*** INFORMATION SHOWN Section Begins ***

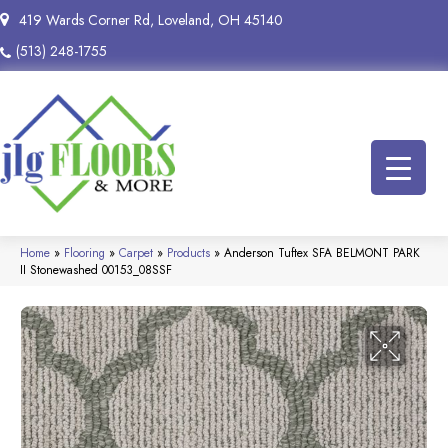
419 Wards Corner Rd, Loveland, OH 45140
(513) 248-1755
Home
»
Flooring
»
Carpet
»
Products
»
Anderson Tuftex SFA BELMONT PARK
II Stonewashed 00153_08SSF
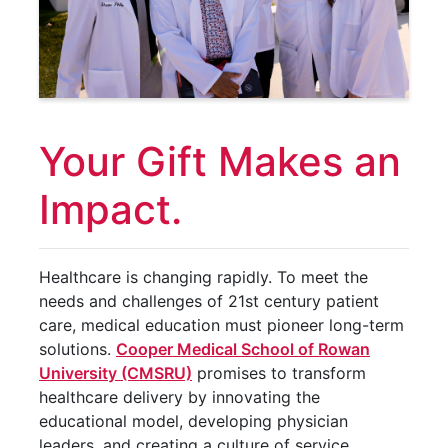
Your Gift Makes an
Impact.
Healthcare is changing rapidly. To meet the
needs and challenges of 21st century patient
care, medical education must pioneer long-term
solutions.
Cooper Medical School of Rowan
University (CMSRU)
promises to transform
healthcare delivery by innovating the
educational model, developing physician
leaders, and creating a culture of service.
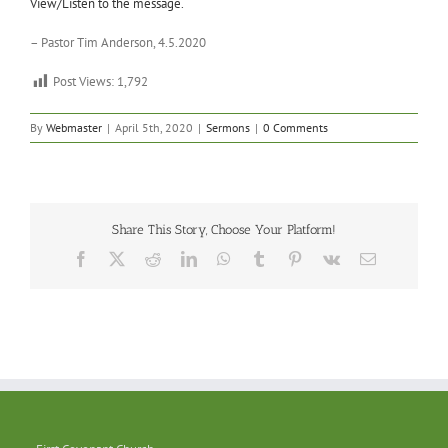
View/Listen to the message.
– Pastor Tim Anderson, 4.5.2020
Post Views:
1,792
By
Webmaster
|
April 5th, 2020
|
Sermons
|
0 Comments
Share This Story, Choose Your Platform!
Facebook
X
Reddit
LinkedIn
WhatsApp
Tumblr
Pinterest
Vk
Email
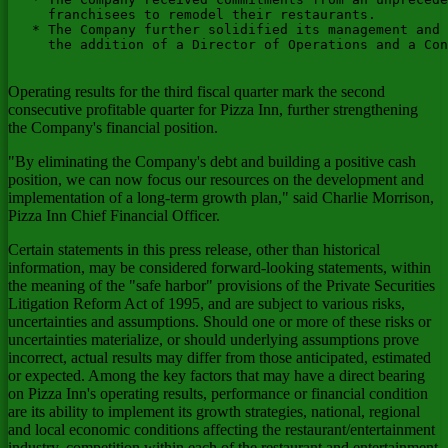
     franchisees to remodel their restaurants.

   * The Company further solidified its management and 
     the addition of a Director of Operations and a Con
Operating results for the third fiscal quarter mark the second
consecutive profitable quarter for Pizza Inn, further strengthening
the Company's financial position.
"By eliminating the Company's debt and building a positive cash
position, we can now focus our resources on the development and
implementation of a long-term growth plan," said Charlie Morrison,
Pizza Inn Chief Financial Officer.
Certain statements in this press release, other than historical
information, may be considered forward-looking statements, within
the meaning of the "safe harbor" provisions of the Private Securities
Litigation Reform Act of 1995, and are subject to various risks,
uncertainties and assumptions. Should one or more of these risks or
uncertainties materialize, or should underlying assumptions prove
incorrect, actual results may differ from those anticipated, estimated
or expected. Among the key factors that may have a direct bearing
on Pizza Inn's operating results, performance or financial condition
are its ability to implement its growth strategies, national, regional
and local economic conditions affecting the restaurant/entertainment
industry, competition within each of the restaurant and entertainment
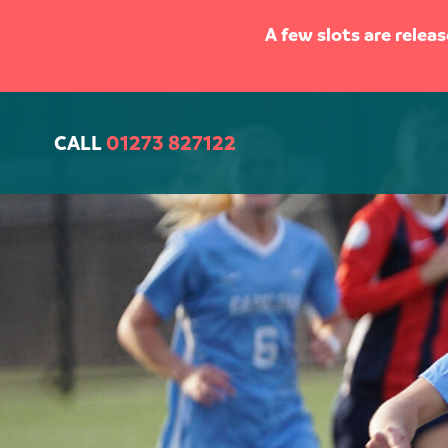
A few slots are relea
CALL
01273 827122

*** INFORMATION SHOWN Section Ends ***
*** INFORMATION SHOWN Section Begins ***

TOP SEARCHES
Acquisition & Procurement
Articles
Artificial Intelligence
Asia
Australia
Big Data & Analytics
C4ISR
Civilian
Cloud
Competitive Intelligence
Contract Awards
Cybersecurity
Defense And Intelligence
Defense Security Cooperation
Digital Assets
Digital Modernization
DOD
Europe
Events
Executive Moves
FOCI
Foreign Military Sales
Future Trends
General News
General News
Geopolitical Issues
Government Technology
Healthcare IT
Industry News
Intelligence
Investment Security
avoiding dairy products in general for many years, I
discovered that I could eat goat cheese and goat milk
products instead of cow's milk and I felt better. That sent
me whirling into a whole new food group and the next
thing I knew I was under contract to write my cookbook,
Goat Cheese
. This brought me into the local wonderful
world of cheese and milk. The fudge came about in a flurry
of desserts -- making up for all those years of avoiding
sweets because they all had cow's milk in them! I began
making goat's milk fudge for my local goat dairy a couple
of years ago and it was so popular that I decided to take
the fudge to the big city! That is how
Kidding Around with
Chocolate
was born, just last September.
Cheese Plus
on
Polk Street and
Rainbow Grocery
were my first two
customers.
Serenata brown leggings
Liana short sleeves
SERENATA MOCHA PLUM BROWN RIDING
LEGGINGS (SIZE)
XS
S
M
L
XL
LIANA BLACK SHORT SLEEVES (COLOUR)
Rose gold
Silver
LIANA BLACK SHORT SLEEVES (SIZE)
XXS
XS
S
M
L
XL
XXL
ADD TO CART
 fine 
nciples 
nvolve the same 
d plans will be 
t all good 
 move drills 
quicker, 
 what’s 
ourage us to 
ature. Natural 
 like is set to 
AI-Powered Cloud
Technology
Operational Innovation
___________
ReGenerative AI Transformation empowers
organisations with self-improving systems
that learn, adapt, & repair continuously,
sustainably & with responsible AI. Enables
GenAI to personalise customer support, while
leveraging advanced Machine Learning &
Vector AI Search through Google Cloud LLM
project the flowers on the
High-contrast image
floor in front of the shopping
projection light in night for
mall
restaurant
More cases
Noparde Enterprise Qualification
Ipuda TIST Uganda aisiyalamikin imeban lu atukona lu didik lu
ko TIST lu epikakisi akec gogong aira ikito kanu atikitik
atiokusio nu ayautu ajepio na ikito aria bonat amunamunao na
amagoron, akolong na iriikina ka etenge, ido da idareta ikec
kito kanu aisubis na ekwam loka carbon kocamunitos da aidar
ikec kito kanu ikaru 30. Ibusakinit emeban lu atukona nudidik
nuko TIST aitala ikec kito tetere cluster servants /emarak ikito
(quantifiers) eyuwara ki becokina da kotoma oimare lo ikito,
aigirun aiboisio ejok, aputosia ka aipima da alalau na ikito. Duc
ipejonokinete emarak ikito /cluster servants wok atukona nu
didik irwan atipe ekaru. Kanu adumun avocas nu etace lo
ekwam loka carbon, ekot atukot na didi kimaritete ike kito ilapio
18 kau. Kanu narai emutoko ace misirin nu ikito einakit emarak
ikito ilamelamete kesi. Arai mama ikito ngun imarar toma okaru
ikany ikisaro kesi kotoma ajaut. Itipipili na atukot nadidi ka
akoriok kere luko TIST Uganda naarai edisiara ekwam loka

*** INFORMATION SHOWN Section Ends ***
*** INFORMATION SHOWN Section Begins ***

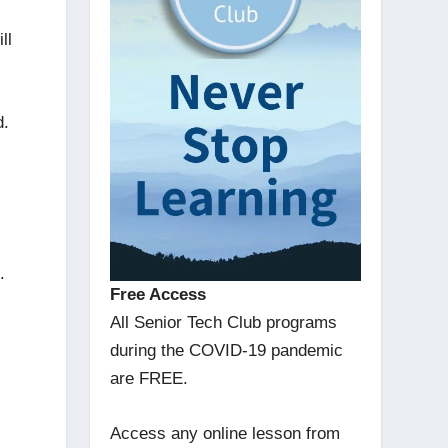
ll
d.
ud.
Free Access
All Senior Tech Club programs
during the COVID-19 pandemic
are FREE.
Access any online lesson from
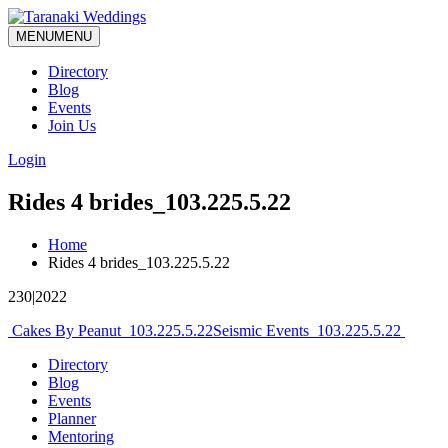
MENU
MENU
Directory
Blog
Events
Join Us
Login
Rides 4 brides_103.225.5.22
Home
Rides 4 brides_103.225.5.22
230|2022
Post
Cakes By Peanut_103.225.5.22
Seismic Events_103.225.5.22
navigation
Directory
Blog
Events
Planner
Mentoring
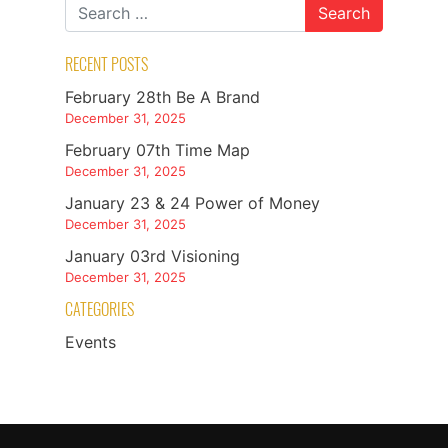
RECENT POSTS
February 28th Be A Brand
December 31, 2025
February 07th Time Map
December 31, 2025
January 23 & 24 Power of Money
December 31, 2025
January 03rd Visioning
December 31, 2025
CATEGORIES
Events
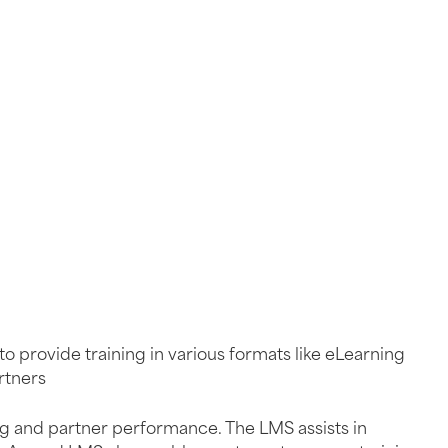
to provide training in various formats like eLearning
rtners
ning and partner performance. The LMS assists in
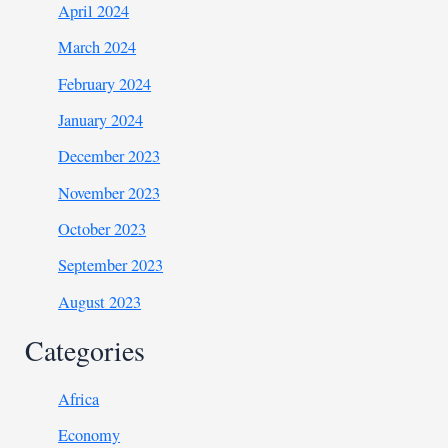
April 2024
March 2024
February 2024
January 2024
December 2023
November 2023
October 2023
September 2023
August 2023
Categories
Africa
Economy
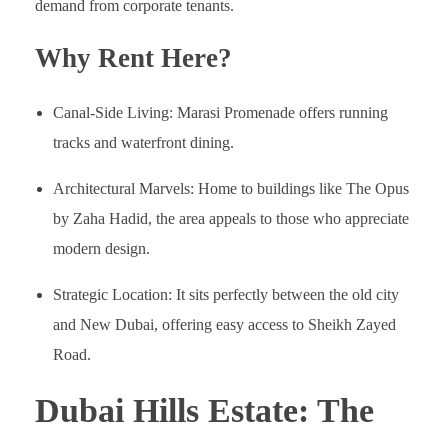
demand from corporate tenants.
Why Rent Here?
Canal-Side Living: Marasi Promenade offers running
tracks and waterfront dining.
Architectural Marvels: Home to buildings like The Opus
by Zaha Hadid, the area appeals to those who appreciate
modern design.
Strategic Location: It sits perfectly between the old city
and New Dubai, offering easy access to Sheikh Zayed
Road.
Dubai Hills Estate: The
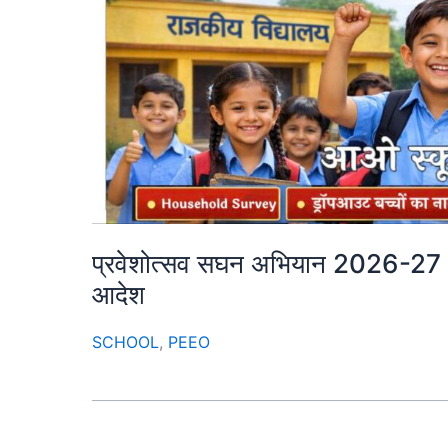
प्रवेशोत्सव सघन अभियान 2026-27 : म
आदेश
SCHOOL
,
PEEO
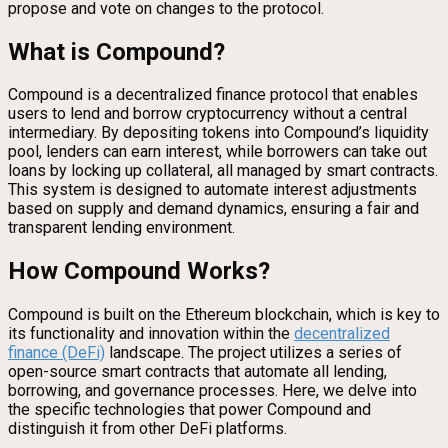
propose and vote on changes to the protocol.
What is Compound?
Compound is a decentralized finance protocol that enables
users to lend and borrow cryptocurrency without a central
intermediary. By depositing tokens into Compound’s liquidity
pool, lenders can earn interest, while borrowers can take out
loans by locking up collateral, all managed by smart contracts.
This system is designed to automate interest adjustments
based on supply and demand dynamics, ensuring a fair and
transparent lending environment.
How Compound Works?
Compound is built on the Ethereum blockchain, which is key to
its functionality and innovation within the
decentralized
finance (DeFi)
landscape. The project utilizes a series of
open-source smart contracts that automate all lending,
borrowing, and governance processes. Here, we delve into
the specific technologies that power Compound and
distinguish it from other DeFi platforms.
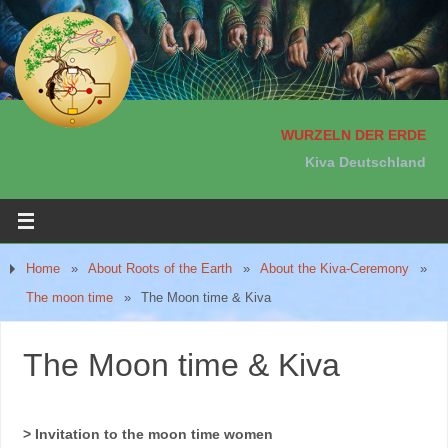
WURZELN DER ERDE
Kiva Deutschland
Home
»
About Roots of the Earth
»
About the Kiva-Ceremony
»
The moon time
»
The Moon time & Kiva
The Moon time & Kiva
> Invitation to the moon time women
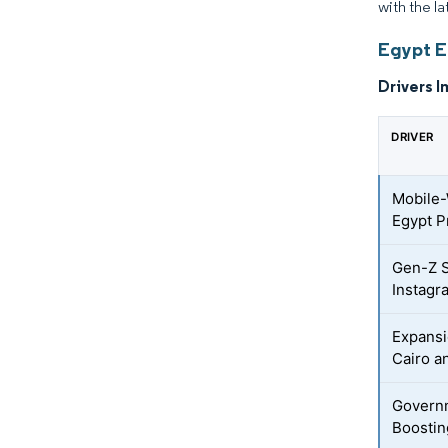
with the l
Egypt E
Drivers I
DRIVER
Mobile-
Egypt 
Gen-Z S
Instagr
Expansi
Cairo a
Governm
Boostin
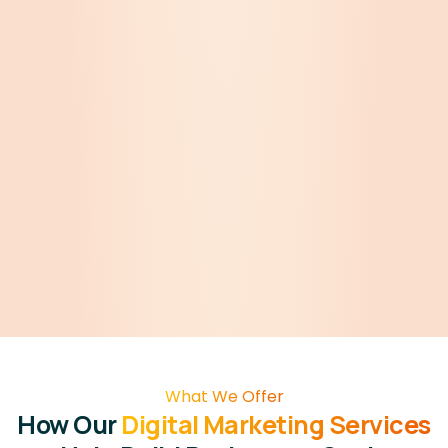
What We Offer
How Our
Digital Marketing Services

*** INFORMATION SHOWN Section Ends ***

Set down the text of the material from the line containing "419 Wards Corner Rd, Loveland, OH 45140" through the line containing "franchisees to remodel", both of those lines included. Leave the pictures out.

419 Wards Corner Rd, Loveland, OH 45140
(513) 248-1755
Home
»
Flooring
»
Carpet
»
Products
»
Anderson Tuftex SFA BELMONT PARK
II Stonewashed 00153_08SSF
Your Gift Makes an
Impact.
Healthcare is changing rapidly. To meet the
needs and challenges of 21st century patient
care, medical education must pioneer long-term
solutions.
Cooper Medical School of Rowan
University (CMSRU)
promises to transform
healthcare delivery by innovating the
educational model, developing physician
leaders, and creating a culture of service.
View/Listen to the message.
– Pastor Tim Anderson, 4.5.2020
Post Views:
1,792
By
Webmaster
|
April 5th, 2020
|
Sermons
|
0 Comments
Share This Story, Choose Your Platform!
Facebook
X
Reddit
LinkedIn
WhatsApp
Tumblr
Pinterest
Vk
Email
     franchisees to remodel their restaurants.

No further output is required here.